*What the task requires*. In the advice post about whether to continue a relationship, what recent loss does Lee say has happened?

======== Page extract

Ask The Council

What will you ask Spirit?

Should I Continue My Relationship With My Current Partner?

This post answers questions for The Council from a reader named, Lee, who has a follow up question on our post, Why Do I Feel So Drawn To This Man? that we published last month in response to Lee’s earlier questions.

Lee: I feel drawn to a man I recently started dating. The relationship is moving very fast and we’re even talking about marriage.

Council: Is this what you want? It’s all up to you. You can take the relationship and have it move slowly or quickly, but you have to decide if you’re comfortable with it moving quickly.

Lee: I feel very connected and comfortable with this man. It’s as if I’ve known him forever.

Council: How wonderful. You recognize the spirit within this person that you’ve known in other lifetimes. You both agreed in spirit that this person would come into your life. What is it that you want? Where do you see this relationship going?

Lee: I feel very connected to him spiritually, physically, and emotionally, but he comes with a lot of failed relationships and baggage. I’m afraid I may be ignoring red flags and making a mistake.

Council: It’s good to recognize there are red flags. There’s always a problem when you’re getting signs, but you ignore them. By taking your time with this relationship you can see more and more what this person is truly like. There’s no reason to rush. If this relationship is something you both want, you’ll both feel the trust and the love in it to make the relationship happen.

Lee: I’m a recent widow and I feel guilty. I wonder if I’m just vulnerable and lonely, and the relationship isn’t real.

Council: Of course you’re vulnerable and lonely. That’s part of the human condition when we love someone and lose them. There’s no reason to feel guilty. It’s perfectly fine to move on and have another relationship if that’s what you want. But again we tell you, it would be wise to slow this relationship down. If it’s real and something you both want, time won’t change it. You can work towards it.

Lee: I’m also worried about my son’s reaction to the relationship.

Council: This is another reason to take your time. Because this relationship is new, it’s up to you to take a good look at it, see how you feel, check out the red flags, and take time to see what this person is really like before you involve your son. We feel you know that rushing into this relationship isn’t wise. If you do rush into it, you’ll be faced with challenges more quickly than if you take your time.

================
======== Recorded information

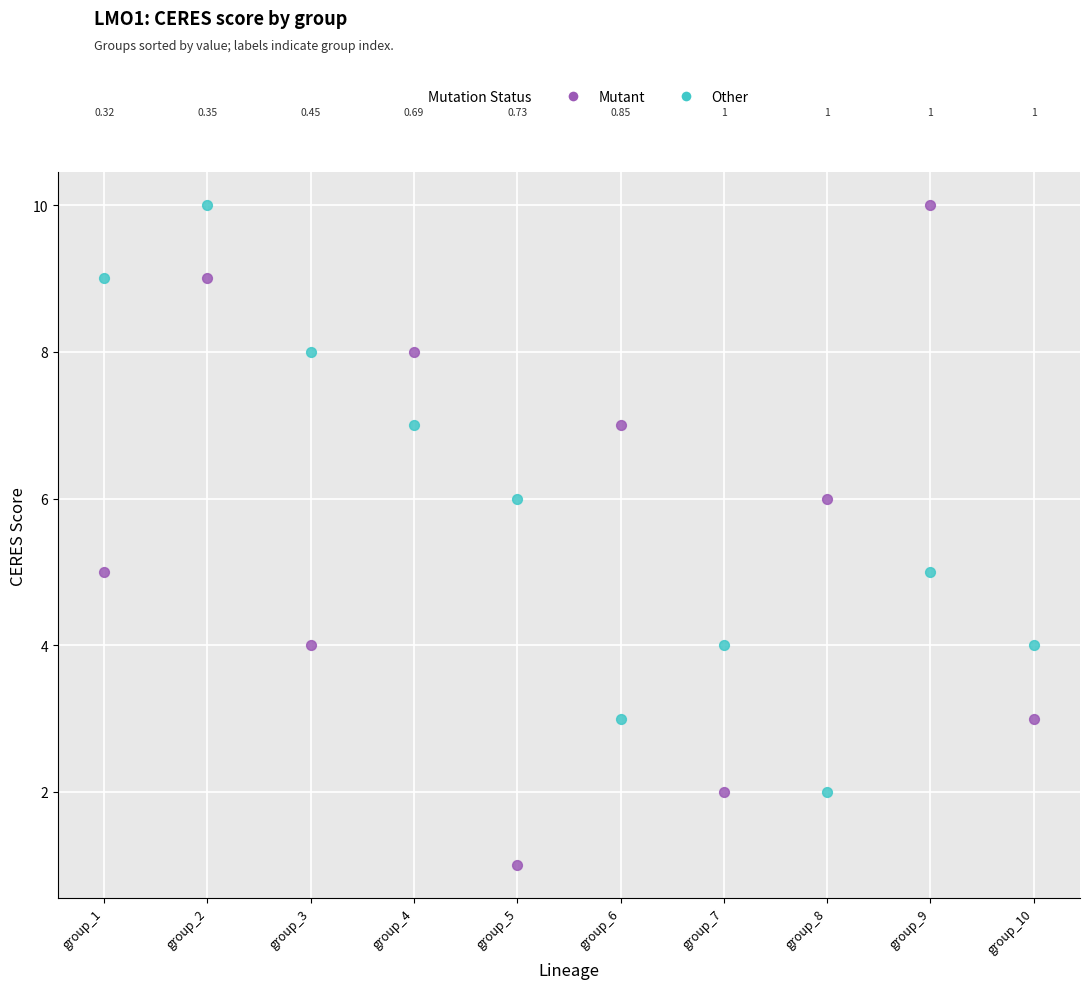

Which series reaches the minimum Y coordinate?

Mutant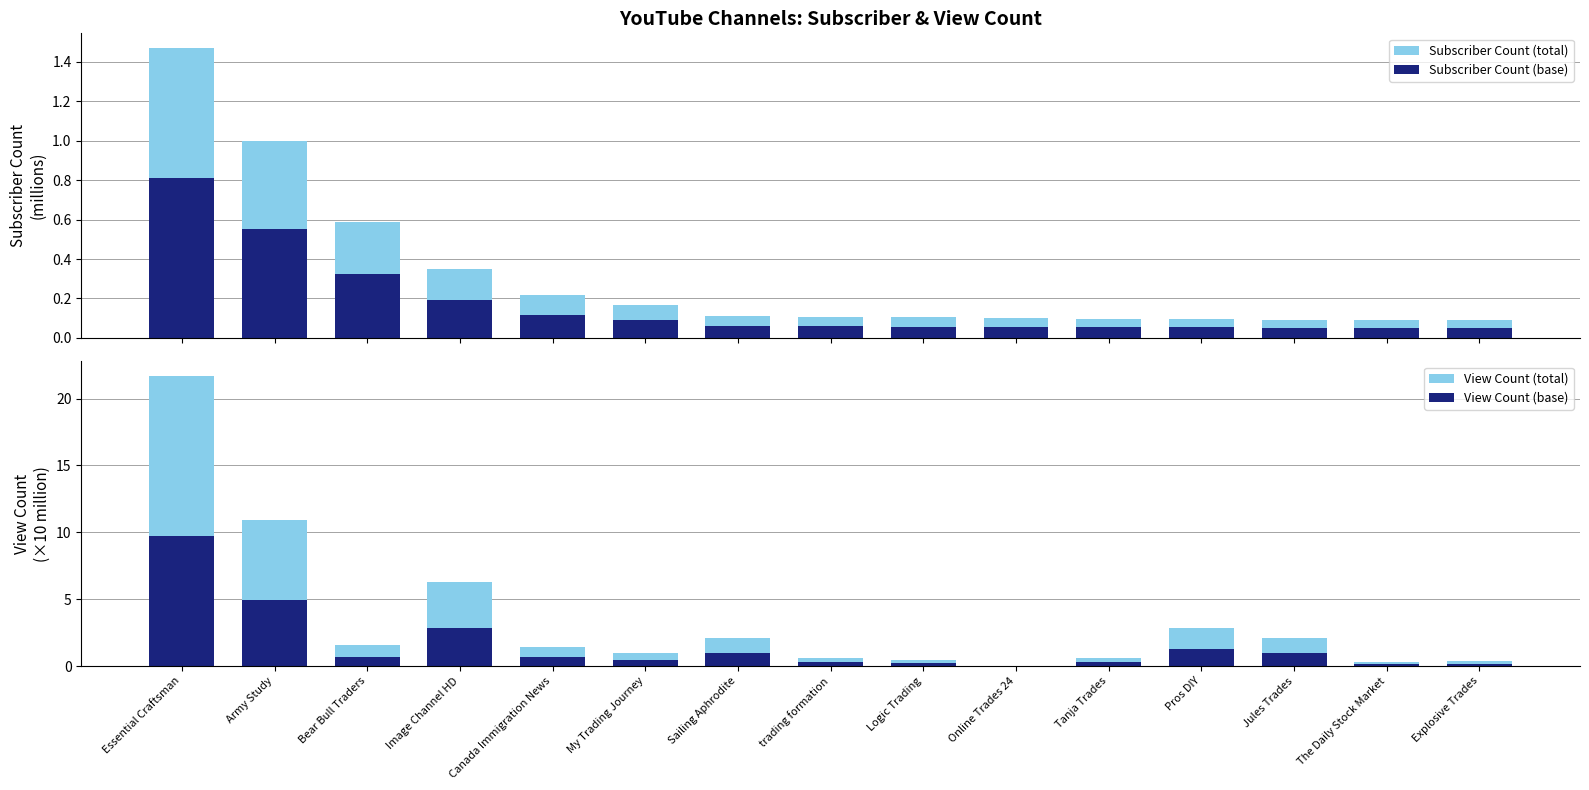

At which label is View Count (base) closest to 4?

Army Study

================

*Exercise result*. Lee is a recent widow.